PROBLEM: Write out exactly the line containing "Is the face" and all lines that come after it in the listing below, through the very last one.

EXCERPTED DATA:
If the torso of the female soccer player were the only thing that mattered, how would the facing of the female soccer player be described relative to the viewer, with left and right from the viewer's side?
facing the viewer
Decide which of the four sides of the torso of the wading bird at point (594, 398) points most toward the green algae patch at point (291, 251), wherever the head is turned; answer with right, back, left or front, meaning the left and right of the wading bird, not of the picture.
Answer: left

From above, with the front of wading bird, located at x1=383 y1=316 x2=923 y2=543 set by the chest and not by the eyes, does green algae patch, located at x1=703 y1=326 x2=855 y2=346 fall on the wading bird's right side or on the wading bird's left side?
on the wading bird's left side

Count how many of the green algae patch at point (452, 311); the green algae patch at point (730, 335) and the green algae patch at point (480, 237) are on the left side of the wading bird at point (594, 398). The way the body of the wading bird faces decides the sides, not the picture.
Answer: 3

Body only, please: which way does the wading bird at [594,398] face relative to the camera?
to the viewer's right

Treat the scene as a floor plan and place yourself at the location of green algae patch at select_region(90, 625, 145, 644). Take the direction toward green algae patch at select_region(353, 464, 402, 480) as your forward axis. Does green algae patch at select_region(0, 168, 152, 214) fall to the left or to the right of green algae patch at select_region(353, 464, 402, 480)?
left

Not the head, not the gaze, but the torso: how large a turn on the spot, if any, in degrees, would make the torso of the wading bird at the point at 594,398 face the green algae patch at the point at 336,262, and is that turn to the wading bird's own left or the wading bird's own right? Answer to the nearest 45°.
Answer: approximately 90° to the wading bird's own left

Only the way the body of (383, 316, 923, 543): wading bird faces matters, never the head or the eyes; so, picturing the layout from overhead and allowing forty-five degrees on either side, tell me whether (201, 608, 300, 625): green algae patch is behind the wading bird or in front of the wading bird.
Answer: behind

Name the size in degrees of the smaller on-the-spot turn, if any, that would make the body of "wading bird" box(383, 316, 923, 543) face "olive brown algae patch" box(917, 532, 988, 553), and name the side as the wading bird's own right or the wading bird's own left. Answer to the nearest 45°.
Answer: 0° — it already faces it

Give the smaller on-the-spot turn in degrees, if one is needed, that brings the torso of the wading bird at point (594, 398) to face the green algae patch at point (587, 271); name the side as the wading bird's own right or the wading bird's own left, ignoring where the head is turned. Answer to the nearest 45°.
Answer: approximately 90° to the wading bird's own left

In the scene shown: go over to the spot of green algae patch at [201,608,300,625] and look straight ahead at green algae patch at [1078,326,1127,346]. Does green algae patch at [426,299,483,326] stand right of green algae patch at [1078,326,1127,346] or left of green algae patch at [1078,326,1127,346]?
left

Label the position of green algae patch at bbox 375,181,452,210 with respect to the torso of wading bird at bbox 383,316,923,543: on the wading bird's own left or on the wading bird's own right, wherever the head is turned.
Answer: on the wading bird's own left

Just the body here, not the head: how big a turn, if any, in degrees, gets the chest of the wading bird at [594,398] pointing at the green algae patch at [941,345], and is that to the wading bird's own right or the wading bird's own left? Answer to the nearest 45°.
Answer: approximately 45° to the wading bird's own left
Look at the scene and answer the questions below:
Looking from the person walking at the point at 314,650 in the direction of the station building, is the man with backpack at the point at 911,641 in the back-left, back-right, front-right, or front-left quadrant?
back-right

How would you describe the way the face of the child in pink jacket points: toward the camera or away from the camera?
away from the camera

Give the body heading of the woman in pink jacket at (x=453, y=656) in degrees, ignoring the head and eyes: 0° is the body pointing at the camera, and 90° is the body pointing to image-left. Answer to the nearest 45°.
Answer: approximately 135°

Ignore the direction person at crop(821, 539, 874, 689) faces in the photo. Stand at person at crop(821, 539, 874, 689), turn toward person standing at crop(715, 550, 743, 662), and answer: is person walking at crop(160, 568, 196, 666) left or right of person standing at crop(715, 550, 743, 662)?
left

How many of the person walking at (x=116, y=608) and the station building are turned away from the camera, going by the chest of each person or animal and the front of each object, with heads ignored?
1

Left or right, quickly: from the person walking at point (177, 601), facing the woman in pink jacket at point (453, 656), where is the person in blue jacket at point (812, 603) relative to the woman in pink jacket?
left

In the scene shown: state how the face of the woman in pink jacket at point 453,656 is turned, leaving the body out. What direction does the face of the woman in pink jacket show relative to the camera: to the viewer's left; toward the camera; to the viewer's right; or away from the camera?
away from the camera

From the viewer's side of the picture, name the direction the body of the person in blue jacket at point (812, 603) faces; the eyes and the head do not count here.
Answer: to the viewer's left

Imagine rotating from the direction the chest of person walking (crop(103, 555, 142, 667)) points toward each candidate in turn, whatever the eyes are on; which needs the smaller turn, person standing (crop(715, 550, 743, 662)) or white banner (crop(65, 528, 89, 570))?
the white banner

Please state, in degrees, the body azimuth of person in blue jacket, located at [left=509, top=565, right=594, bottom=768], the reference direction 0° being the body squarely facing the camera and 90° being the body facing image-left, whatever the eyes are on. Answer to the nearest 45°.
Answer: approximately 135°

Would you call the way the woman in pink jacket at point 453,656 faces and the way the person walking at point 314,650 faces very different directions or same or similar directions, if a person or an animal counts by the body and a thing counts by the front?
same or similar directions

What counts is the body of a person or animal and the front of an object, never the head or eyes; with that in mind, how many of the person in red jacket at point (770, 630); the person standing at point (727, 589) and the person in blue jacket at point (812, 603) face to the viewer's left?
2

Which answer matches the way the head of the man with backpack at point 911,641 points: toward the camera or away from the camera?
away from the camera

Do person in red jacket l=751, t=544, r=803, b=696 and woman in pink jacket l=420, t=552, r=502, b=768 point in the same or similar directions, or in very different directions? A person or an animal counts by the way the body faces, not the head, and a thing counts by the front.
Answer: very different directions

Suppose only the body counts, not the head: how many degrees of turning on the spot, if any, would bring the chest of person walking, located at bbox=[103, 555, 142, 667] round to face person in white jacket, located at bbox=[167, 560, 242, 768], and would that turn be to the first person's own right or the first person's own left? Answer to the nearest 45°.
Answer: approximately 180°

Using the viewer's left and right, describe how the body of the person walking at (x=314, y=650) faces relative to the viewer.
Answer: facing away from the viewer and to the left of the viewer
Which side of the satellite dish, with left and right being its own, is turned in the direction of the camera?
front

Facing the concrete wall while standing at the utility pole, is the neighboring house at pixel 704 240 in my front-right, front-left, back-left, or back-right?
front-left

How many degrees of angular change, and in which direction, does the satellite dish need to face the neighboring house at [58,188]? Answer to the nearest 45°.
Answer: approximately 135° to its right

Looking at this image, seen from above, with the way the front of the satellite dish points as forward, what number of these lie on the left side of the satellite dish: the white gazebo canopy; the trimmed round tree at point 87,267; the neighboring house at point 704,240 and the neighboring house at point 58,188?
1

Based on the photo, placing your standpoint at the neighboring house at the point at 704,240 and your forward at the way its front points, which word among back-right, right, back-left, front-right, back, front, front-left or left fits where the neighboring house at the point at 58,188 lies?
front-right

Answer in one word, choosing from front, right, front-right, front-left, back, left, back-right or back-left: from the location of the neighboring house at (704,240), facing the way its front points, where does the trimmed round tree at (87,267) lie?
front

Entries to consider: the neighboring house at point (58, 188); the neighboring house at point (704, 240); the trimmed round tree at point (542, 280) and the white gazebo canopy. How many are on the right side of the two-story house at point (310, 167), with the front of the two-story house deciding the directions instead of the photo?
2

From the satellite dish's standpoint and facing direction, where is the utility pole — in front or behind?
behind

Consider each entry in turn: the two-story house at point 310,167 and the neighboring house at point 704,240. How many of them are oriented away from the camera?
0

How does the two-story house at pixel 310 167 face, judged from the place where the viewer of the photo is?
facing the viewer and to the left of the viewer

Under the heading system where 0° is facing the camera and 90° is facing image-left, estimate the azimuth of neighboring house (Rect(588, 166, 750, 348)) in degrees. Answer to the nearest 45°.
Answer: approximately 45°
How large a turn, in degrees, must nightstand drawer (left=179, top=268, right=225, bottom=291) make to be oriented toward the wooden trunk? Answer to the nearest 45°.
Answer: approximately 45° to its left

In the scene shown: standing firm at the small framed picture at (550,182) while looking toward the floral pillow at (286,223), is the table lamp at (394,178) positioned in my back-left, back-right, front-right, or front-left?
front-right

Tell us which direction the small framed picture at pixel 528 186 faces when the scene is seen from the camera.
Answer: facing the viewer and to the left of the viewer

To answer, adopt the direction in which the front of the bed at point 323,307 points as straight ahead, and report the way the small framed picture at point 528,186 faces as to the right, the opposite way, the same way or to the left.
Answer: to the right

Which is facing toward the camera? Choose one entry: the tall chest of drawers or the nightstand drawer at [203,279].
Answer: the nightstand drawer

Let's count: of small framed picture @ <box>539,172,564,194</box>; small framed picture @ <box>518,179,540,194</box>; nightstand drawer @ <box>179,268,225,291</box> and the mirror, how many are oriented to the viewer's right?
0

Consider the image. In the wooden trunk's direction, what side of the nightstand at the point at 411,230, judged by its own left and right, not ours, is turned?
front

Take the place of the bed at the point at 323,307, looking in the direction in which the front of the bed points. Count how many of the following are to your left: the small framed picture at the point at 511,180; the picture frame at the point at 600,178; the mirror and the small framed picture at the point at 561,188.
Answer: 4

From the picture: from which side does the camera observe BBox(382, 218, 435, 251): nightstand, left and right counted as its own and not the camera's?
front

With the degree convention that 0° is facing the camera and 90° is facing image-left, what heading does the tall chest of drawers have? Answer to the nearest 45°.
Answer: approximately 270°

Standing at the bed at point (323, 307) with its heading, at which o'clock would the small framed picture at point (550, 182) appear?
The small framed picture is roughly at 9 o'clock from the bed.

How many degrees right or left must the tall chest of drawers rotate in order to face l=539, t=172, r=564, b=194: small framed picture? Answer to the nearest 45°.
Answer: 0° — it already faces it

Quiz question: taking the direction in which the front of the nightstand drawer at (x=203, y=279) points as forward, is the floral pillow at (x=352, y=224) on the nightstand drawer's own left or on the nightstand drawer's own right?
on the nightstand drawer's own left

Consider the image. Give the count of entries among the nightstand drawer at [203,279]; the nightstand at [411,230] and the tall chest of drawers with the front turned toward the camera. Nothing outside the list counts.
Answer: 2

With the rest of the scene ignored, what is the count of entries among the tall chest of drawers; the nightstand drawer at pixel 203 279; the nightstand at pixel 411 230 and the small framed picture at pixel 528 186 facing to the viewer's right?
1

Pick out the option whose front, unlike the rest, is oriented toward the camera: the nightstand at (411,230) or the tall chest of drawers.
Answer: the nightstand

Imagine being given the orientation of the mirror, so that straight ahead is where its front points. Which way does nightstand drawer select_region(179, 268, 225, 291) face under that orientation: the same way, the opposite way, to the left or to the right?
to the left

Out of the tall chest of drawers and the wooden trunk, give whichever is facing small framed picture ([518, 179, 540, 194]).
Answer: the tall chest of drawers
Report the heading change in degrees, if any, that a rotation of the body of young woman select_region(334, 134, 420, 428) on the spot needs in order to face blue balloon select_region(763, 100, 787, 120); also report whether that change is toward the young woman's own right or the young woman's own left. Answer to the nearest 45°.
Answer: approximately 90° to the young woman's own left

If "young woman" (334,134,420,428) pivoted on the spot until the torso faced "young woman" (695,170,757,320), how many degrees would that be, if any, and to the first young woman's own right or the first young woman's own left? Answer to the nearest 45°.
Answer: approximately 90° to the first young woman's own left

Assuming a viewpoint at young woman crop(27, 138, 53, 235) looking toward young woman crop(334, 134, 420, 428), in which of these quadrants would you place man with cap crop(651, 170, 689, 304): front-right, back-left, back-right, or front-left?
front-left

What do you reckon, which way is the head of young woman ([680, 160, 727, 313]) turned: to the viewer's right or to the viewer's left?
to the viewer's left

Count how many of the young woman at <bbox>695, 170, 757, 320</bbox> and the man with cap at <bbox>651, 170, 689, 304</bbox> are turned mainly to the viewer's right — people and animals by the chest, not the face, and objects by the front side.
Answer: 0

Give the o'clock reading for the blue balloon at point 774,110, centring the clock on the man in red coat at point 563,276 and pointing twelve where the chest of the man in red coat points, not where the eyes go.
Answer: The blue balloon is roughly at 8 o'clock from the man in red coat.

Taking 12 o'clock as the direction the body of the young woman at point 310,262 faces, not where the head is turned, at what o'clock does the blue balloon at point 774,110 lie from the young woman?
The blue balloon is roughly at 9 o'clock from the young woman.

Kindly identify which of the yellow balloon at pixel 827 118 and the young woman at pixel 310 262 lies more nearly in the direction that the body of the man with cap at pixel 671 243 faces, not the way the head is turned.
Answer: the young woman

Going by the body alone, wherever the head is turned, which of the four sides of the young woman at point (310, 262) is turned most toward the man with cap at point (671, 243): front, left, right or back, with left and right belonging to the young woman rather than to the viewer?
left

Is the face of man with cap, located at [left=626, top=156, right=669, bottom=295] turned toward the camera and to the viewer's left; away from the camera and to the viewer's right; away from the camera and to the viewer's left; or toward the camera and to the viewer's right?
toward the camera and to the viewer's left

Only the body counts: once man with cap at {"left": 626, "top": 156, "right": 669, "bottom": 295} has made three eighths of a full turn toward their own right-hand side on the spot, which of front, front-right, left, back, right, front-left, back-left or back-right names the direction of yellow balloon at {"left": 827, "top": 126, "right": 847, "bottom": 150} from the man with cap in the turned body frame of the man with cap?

ANSWER SPACE:
Is the face of man with cap, located at [left=626, top=156, right=669, bottom=295] turned toward the camera and to the viewer's left; away from the camera and to the viewer's right; away from the camera and to the viewer's left; or toward the camera and to the viewer's right?
toward the camera and to the viewer's left

Only the body counts: once man with cap at {"left": 626, "top": 156, "right": 669, "bottom": 295} has made three eighths of a full turn toward their own right-hand side on the spot, which of front, front-right, left, back, right, front-left, back-left or back-right names the direction of yellow balloon at {"left": 827, "top": 126, "right": 847, "bottom": 150} from the man with cap in the turned body frame of the man with cap?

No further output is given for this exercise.